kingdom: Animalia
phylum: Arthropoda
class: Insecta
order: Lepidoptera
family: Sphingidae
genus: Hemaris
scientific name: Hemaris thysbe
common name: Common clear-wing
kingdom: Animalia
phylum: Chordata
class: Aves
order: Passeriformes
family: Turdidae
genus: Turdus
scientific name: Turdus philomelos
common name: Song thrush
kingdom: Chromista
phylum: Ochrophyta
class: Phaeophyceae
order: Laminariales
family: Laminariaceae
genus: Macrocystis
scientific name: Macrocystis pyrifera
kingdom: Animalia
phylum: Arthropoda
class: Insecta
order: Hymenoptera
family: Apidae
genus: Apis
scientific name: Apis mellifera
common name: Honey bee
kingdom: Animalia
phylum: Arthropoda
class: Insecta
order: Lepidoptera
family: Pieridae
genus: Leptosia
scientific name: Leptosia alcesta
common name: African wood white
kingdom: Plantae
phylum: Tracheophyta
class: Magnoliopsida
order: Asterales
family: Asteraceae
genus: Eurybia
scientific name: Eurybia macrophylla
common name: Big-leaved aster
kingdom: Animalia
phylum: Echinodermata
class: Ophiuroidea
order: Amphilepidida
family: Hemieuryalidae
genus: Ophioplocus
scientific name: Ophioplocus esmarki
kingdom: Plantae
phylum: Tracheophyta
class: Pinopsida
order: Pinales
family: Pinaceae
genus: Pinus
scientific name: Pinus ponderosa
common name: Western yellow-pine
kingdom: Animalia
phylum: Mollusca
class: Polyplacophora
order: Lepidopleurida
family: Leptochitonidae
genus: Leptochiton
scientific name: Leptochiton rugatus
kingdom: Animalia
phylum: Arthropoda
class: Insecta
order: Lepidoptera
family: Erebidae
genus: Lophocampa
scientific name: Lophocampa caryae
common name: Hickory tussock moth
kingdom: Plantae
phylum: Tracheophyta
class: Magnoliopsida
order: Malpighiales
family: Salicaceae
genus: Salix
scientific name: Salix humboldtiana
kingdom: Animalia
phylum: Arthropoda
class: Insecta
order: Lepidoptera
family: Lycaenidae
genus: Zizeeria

# # # # #

### Requirement:
Can you copy all of the rows above, line by line, without changing a single character?

### Response to the task:
kingdom: Animalia
phylum: Arthropoda
class: Insecta
order: Lepidoptera
family: Sphingidae
genus: Hemaris
scientific name: Hemaris thysbe
common name: Common clear-wing
kingdom: Animalia
phylum: Chordata
class: Aves
order: Passeriformes
family: Turdidae
genus: Turdus
scientific name: Turdus philomelos
common name: Song thrush
kingdom: Chromista
phylum: Ochrophyta
class: Phaeophyceae
order: Laminariales
family: Laminariaceae
genus: Macrocystis
scientific name: Macrocystis pyrifera
kingdom: Animalia
phylum: Arthropoda
class: Insecta
order: Hymenoptera
family: Apidae
genus: Apis
scientific name: Apis mellifera
common name: Honey bee
kingdom: Animalia
phylum: Arthropoda
class: Insecta
order: Lepidoptera
family: Pieridae
genus: Leptosia
scientific name: Leptosia alcesta
common name: African wood white
kingdom: Plantae
phylum: Tracheophyta
class: Magnoliopsida
order: Asterales
family: Asteraceae
genus: Eurybia
scientific name: Eurybia macrophylla
common name: Big-leaved aster
kingdom: Animalia
phylum: Echinodermata
class: Ophiuroidea
order: Amphilepidida
family: Hemieuryalidae
genus: Ophioplocus
scientific name: Ophioplocus esmarki
kingdom: Plantae
phylum: Tracheophyta
class: Pinopsida
order: Pinales
family: Pinaceae
genus: Pinus
scientific name: Pinus ponderosa
common name: Western yellow-pine
kingdom: Animalia
phylum: Mollusca
class: Polyplacophora
order: Lepidopleurida
family: Leptochitonidae
genus: Leptochiton
scientific name: Leptochiton rugatus
kingdom: Animalia
phylum: Arthropoda
class: Insecta
order: Lepidoptera
family: Erebidae
genus: Lophocampa
scientific name: Lophocampa caryae
common name: Hickory tussock moth
kingdom: Plantae
phylum: Tracheophyta
class: Magnoliopsida
order: Malpighiales
family: Salicaceae
genus: Salix
scientific name: Salix humboldtiana
kingdom: Animalia
phylum: Arthropoda
class: Insecta
order: Lepidoptera
family: Lycaenidae
genus: Zizeeria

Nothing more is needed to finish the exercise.